= Franz Anton Staudenmaier =

German theologian

Franz Anton Staudenmaier (11 September 1800 - 19 January 1856) was a Catholic theologian. He was a major figure in the Catholic theology of Germany in the first half of the nineteenth century.

==Life==
Born at Donzdorf, Württemberg, he was a pupil at the Latin school of Schwäbisch Gmünd between 1815 and 1818 and at the Gymnasium at Ellwangen from 1818 to 1822. During the years 1822–1826, he studied theology and philosophy at the University of Tübingen, where Johann Sebastian von Drey, Johann Georg Herbst, Johann Baptist von Hirscher, and Möhler were his teachers.

In the autumn of 1826 he entered the seminary at Rottenburg am Neckar, where he was ordained as a priest on September 15, 1827. After performing the duties of a parish priest for a year he became, in the autumn of 1828, a tutor in the Catholic theological seminary, "Wilhelmsstift" at Tübingen.

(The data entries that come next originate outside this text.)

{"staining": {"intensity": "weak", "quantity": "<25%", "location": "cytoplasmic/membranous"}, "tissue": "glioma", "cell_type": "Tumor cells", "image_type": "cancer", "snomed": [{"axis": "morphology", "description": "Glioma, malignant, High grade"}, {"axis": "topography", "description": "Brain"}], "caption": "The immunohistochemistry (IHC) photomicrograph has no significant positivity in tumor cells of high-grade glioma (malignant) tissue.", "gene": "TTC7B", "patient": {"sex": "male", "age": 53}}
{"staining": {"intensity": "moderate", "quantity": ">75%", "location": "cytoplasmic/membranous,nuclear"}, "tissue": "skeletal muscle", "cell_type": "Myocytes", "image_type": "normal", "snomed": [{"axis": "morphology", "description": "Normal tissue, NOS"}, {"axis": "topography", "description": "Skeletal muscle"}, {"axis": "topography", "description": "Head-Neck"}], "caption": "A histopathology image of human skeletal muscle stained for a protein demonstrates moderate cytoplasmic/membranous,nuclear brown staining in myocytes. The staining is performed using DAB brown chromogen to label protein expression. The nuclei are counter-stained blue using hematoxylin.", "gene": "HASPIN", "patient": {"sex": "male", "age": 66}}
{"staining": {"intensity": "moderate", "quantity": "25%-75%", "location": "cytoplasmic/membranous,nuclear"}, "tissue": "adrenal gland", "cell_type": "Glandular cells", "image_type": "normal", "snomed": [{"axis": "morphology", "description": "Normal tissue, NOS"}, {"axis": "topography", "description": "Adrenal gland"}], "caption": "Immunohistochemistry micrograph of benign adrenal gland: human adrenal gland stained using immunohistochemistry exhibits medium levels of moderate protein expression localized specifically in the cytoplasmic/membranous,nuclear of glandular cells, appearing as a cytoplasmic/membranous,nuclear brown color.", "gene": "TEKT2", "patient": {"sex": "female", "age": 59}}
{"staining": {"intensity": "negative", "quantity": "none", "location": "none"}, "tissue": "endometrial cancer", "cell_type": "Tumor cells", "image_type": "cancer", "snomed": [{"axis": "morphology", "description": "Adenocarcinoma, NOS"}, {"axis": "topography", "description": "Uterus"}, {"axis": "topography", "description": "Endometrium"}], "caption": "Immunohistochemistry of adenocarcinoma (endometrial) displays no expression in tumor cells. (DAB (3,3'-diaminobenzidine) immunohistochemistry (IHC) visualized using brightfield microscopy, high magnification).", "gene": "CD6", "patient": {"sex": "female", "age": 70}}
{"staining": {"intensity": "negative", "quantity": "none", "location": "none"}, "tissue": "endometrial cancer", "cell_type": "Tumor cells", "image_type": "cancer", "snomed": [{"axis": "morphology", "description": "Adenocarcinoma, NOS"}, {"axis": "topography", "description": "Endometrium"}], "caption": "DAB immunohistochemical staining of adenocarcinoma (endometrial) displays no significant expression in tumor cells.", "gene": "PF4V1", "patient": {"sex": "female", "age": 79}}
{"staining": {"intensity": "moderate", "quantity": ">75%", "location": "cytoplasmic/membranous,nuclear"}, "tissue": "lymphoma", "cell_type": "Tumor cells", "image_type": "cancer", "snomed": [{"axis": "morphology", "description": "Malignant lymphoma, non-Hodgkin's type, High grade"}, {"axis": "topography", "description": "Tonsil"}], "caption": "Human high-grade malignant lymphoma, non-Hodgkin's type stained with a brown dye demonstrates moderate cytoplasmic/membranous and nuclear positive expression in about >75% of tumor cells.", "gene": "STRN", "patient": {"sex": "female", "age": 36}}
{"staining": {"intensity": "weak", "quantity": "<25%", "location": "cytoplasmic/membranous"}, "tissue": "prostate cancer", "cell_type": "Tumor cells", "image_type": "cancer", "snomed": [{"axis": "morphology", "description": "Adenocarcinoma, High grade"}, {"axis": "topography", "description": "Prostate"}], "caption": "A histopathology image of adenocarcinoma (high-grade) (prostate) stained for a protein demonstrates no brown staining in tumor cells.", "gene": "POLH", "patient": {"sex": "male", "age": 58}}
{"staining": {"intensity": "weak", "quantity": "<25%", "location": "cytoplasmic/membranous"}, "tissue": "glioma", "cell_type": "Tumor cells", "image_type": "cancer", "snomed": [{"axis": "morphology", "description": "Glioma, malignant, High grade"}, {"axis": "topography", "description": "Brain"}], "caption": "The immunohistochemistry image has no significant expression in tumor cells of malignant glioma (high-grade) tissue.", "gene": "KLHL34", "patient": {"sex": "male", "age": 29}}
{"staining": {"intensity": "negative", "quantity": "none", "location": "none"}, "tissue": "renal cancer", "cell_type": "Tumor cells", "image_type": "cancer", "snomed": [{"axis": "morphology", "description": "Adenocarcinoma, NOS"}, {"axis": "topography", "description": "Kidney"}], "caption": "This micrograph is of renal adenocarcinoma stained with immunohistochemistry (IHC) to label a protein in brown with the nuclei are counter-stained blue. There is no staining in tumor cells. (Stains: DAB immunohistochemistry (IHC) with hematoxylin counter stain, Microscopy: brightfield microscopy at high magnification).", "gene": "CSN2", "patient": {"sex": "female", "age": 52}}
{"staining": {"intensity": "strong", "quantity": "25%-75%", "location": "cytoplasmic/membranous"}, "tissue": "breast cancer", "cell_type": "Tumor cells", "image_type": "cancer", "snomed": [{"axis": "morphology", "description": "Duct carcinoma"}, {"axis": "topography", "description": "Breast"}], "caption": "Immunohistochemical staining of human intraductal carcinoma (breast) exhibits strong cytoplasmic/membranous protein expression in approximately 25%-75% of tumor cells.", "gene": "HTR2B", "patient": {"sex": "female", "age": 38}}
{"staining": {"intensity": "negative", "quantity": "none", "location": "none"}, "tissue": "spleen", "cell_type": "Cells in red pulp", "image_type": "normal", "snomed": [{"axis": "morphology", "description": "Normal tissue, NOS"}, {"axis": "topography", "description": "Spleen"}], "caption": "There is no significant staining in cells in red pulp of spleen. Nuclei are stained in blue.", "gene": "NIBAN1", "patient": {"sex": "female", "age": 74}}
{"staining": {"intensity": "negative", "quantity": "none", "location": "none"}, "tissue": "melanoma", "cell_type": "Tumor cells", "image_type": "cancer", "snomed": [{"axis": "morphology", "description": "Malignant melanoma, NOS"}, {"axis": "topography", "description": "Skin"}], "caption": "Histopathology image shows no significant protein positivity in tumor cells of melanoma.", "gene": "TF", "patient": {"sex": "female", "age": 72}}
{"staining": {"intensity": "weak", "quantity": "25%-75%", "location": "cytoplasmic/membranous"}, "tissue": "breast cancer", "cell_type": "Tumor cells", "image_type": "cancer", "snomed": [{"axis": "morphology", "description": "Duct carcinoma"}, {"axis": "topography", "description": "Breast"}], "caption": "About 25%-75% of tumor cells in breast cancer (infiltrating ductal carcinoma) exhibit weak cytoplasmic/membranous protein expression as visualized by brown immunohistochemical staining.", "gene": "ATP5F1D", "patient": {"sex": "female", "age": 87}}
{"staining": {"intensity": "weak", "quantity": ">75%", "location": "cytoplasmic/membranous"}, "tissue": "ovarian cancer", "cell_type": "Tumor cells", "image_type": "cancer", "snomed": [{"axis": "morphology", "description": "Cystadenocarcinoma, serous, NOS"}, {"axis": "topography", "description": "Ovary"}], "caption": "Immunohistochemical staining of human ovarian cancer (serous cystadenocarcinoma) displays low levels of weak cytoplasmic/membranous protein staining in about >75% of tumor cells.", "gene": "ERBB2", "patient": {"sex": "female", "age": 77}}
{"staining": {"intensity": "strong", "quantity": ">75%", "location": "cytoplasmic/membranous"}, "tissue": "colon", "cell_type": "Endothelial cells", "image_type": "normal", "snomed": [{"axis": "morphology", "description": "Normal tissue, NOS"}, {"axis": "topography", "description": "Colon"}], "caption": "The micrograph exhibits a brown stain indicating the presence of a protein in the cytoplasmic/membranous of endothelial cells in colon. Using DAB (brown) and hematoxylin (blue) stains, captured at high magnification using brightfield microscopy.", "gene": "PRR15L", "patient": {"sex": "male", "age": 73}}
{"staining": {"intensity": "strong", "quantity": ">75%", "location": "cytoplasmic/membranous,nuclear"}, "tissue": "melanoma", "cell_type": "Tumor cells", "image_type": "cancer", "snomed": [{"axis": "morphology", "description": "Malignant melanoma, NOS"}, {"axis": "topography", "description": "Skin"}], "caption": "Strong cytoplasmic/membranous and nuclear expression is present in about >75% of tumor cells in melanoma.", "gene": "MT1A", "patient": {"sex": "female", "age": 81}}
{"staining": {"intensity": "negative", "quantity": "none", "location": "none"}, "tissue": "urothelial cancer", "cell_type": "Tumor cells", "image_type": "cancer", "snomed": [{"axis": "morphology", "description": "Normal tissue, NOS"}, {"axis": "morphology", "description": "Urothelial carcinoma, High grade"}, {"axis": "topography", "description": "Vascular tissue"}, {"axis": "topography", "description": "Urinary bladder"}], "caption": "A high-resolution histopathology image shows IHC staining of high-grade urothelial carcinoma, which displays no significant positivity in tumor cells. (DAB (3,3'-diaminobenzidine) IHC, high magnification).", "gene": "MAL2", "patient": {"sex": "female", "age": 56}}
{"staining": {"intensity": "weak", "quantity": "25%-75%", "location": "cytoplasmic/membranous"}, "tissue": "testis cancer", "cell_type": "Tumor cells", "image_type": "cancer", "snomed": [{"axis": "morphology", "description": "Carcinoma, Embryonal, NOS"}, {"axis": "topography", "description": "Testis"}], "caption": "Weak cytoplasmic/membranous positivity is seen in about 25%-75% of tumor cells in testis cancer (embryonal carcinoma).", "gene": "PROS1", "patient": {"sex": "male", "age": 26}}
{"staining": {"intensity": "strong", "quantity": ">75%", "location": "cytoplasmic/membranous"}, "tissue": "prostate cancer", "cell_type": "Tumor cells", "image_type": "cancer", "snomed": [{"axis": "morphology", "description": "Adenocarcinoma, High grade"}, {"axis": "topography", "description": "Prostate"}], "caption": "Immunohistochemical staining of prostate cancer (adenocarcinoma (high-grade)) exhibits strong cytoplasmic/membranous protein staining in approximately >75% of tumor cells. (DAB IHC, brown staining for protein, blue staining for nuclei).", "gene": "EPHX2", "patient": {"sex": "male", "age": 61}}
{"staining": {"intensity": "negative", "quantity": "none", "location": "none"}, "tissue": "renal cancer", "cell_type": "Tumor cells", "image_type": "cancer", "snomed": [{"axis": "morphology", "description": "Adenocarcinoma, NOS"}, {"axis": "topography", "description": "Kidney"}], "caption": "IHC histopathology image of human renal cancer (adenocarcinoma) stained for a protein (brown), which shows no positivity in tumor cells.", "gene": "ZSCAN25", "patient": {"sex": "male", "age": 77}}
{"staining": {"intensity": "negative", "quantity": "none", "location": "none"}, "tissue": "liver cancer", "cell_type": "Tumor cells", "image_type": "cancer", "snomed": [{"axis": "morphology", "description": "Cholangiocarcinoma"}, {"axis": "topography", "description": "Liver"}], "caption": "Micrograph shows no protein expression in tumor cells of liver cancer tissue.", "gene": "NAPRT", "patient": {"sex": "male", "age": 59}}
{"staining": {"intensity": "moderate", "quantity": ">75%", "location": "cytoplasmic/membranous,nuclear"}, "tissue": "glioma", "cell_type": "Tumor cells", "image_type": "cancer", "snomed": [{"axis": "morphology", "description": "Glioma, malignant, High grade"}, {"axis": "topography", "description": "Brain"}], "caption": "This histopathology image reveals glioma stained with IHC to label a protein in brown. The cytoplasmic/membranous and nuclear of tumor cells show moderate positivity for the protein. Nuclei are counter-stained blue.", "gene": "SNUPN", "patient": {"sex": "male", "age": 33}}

In 1830 he was made regular professor of dogmatic theology in the newly established Catholic theological faculty of the University of Giessen, which owed its brief period of prosperity largely to Staudenmaier and his colleague Johannes von Kuhn. In the autumn of 1837 he became the regular professor of dogmatic theology at the University of Freiburg. From 1843 he was also a cathedral canon.

Staudenmaier was a major figure in the Catholic theology of Germany in the first half of the nineteenth century and one of the most important writers on dogmatics of the Catholic Tübingen school. He was reported as a scholar of far-reaching knowledge, of great productive energy, and at the same time a philosopher with a talent for speculation. His service consisted in securing a deep speculative foundation for Christian truth and in attempting to defend against other perspective like Hegelian philosophy. He criticized Hegel's Absolute Spirit for its implied pantheism and determinism.

In addition he did much for two theological periodicals which he aided in founding and on which he collaborated. With his colleagues at Giessen he established the Jahrbücher für Theologie und christliche Philosophie (three yearly series in seven volumes, Frankfort am Main, 1834–35; Mainz, 1836). And in conjunction with his colleagues at Freiburg he established the Zeitschrift für Theologie (21 volumes, Freiburg im Breisgau, 1839–49). Both periodicals came into existence greatly through his efforts and attained high scholarly reputation through his contributions.

==Works==

- Geschichte der Bischofswahlen (Tübingen, 1830)
- Johannes Scotus Erigena und die Wissenschaft seiner Zeit (1 pt. only, Frankfort, 1834)
- Encyklopädie der theologischen Wissenschaften als System der gesammten Theologie (Mainz, 1834; 2nd ed. 1 vol. only, Mainz, 1840), at the time of its publication an epoch-making work in the domain of Catholic theology
- Der Pragmatismus der Geistesgaben oder das Wirken des göttlichen Geistes im Menschen und in der Menschheit (Tübingen, 1835)
- Der Geist des Christenthums dargestellt in den heiligen Zeiten, in den heiligen Handlungen und in der heiligen Kunst (2 pts., Mainz, 1835; 5th ed., 1855; 8th ed., 1880), an introduction to the understanding of Catholic Christianity and its worship, based on a presentation of the Catholic Church year, and expressed in language that can be understood by all educated Christians, the most widely circulated book of Staudenmaier
- Geist der göttlichen Offenbarung, oder Wissenschaft der Geschichtsprincipien des Christenthums (Giessen, 1837)
- Die Philosophie des Christenthums oder Metaphysik der heiligen Schrift als Lehre von den gottlichen Ideen und ihrer Entwicklung in Natur, Geist, und Geschichte: Vol. I, Die Lehre von der Idee (Giessen, 1840)
- Darstellung und Kritik des Hegel'schen Systems. Aus dem Standpunkt der christlichen Philosophie (Mainz, 1844)
- Die christliche Dogmatik (vols. I-IV, i, Freiburg im Br., 1844–52). This is Staudenmaier's principal work, but was never finished.
- Das Wesen der katholischen Kirche, mit Rücksicht auf ihre Gegner dargestellt (Freiburg im Br., 1845)
- Zum religiösen Frieden der Zukunft, mit Rücksicht auf die religiös-politische Aufgabe der Gegenwart 3 pts., (Freiburg im Br., 1846–51).